We came in from our drive in the dark and I was shown to the room I was to have for as much of the night as there would be, considering I was going out on a convoy at one o'clock. It belonged to a V.A.D. at the moment home on leave, but she had left a nice selection of bed-books behind her, for which I was grateful, and there was a little electric reading lamp perched on the shelf above the bed. It was a tiny place, but it was all to myself.
At supper in the mess-room, with Mr. Leps, the Great Dane, lying by the stove and the cat curled between his outflung paws, we were waited on by a very pretty V.A.D. with dark eyes and a deeply moulded face compact of soft curves and pallor. Afterwards, the Commandant, a few of the girls, and I went into her room, which was a trifle larger than the ordinary run, and could be called a sitting-room at one end, for coffee and cigarettes. There was a concert on, and I was asked whether I would like to go to it, and, at the risk of seeming ungracious, I said if they didn't mind I would rather not. They said that they would rather not, too. I had seen the camp before dinner, had marvelled again how people ever got used to living in match-boxes and having to cross a strip of out-of-doors world to meals, and I was only wanting to sit still, and—if the Fates were kind—listen.
For all the time, as during the preceding days, I had felt the depression growing over me, the terror of this communal life which took all you had and left you—what? What corner of the soul is any refuge when solitude cannot be yours in which to expand it? What vagrant impulse can be cherished when liberty is not yours to indulge it?
These girls, these strong, clear-eyed creatures whom I had seen, day after day, who had at first impressed me only with their youth, their school-girl gaiety, their—horribile dictu—their "brightness"—was it possible that this life should really content them? I am not talking now, remember, of Waacs, girls mostly of the working class, or of those used to the sedentary occupation of clerkships, to whom this life is the biggest freedom, the greatest adventure, they have known. I am talking about girls of a class who, in the nature of things, lived their own lives, before the war, did the usual social round, went hither and thither with no man to say them nay—except a father, who doesn't count. Young femmes du monde, there is no adequate English for it, sophisticated human beings.

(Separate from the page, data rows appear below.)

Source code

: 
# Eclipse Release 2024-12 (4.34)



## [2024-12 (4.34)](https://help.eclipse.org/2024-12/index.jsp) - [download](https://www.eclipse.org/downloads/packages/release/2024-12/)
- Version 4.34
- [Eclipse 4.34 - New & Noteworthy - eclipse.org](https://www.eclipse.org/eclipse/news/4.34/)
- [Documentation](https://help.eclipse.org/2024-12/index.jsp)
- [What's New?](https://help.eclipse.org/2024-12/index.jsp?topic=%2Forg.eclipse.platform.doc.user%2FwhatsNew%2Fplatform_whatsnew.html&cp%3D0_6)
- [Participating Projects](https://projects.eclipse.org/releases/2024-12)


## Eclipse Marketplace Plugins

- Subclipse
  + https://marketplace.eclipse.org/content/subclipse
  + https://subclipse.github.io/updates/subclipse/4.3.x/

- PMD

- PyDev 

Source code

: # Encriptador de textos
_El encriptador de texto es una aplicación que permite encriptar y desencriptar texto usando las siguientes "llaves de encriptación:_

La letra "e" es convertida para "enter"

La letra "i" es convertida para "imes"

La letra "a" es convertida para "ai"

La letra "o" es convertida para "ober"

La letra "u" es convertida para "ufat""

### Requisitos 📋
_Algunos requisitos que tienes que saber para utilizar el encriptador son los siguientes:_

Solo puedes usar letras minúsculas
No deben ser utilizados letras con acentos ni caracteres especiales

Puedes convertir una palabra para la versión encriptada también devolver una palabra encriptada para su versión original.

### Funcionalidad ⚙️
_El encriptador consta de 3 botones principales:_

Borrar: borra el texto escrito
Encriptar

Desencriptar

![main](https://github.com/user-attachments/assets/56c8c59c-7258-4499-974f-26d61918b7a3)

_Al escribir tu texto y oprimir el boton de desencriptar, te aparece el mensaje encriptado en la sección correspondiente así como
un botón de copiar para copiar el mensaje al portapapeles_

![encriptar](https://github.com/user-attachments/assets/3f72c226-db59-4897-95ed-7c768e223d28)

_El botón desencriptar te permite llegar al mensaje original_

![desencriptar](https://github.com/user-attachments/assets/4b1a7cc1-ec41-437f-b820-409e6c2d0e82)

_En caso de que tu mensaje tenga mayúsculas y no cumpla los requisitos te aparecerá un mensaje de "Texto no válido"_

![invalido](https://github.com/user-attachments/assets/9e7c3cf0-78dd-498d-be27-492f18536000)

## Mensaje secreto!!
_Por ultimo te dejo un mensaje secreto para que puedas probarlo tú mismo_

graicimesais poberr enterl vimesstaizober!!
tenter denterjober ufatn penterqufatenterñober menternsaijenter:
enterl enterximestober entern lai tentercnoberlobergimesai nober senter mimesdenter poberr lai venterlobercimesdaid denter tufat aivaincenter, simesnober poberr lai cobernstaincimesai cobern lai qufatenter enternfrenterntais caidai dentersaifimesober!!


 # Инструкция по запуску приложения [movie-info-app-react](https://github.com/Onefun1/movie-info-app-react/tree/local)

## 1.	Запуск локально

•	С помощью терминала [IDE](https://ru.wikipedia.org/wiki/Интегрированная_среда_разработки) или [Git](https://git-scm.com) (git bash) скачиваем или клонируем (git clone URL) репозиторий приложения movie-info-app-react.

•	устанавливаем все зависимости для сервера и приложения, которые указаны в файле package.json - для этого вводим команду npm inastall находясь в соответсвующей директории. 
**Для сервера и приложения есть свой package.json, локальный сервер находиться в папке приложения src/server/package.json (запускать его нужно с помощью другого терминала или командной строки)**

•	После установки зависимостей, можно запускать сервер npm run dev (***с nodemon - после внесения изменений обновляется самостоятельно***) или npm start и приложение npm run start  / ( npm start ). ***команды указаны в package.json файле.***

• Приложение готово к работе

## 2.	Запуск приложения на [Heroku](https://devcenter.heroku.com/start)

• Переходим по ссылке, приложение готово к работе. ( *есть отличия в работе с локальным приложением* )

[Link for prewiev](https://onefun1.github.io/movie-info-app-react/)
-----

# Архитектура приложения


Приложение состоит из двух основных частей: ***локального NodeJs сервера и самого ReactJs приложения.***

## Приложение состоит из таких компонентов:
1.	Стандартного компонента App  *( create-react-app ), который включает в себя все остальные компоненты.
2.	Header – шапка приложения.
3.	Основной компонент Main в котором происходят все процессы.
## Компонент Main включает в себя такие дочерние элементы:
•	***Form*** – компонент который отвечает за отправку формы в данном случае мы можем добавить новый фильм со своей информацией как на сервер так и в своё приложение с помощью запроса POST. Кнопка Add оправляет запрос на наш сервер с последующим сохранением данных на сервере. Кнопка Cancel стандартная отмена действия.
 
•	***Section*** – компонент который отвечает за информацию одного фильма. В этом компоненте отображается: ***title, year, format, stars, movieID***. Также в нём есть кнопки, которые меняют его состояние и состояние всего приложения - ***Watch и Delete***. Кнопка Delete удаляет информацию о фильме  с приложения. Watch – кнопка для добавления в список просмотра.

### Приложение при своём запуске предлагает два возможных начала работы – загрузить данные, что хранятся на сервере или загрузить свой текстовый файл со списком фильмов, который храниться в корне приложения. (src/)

For women, even the apparently merely out-of-door hunting games-playing women, have arrived at a high state of sophistication; and this life they now lead is a community life reduced to its essentials. And a community life, though the building up of it marked the first stages of civilisation, is, to the perfected product of civilisation, anathema. Individuals had to combine to make the world, but now that it is made, all the instincts of the most highly developed in it are towards complete liberty as regards the amount of social intercourse in which he or she wishes to indulge. We have fought through thousands of years for a state of society so civilised that it is safe to withdraw from it and be alone without one's enemy tracking one down and hitting one over the head with an axe.